Rather than sound like they’re all about the money, Ubisoft issued a follow-up statement:
“Ubisoft’s core vision is to create top quality entertainment and experiences. For the Assassin’s Creed film, we have worked closely with our partners at New Regency and 20th Century Fox as well as the talented cast and production team from the very beginning to ensure we deliver a quality experience to ours fans. We strongly believe the Assassin’s Creed brand has this cross-over appeal that will please both video games fans and movie goers.”
It’s unfortunate that Ubisoft feels the need to clarify that they care about creating a good experience. Both the film and video game industries are businesses, and therefore must make money to survive. But both industries also require incredibly talented, hard working, and passionate artists and technicians. These wouldn’t have chosen such a tough industry if they hadn’t believed they couldn’t have created a memorable experience for an audience. Despite products not always turning out terribly well, caring seems a given.

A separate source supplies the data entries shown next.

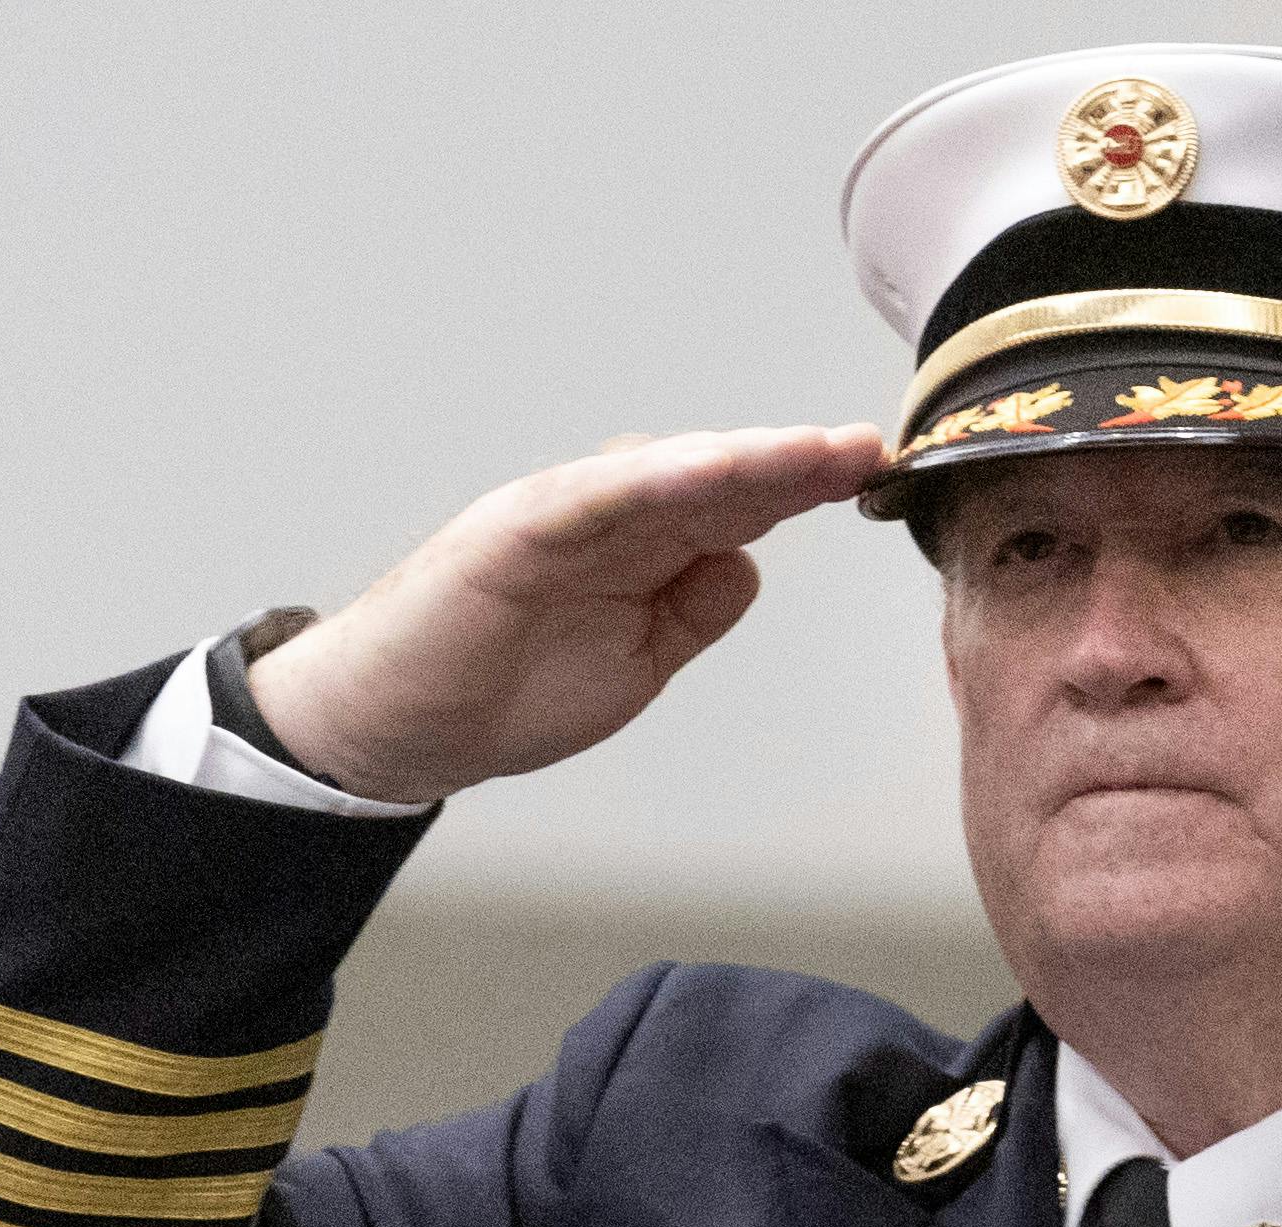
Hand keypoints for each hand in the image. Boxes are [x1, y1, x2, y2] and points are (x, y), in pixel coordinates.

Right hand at [248, 422, 890, 801]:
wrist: (404, 723)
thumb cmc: (508, 685)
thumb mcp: (638, 661)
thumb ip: (692, 610)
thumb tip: (748, 564)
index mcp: (642, 546)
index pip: (740, 506)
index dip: (805, 487)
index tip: (877, 475)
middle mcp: (609, 516)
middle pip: (718, 477)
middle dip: (797, 463)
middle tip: (869, 448)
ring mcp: (562, 516)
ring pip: (668, 473)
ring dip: (745, 459)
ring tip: (815, 451)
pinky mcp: (514, 532)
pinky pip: (595, 498)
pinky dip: (653, 480)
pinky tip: (710, 471)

Synergy and cross-promotion being what they are, Corre’s statement still stands. The Assassin’s Creed video game series has seen its fair share of struggles over the years. Despite being one of the more popular game franchises in recent history, iterations like 2014’s Unity received poor reviews and backlash from fans for releasing in a buggy state and feeling generally incomplete. 2015’s chapter, Syndicate was much better received. But 2016 marks the first year since the series began in 2007 that a major Assassin’s Creed title is not scheduled. Still, a major motion picture fills that gap rather nicely to assure the series isn’t forgotten.
This isn’t necessarily a bad sign for the game series either. Some fans have cited rushed and overlapping production schedules as a possible reason for the series occasionally not meeting its potential. A missed year for Creed may very well mean the next chapter will feature much stronger innovations on what makes the brand special.
Whether or not the film is able to escape the curse of game-to-film irrelevancy is yet to be seen. We’ll all find out this winter, when it swan dives into theaters.
Assassin’s Creed opens in U.S. theaters on December 21, 2016.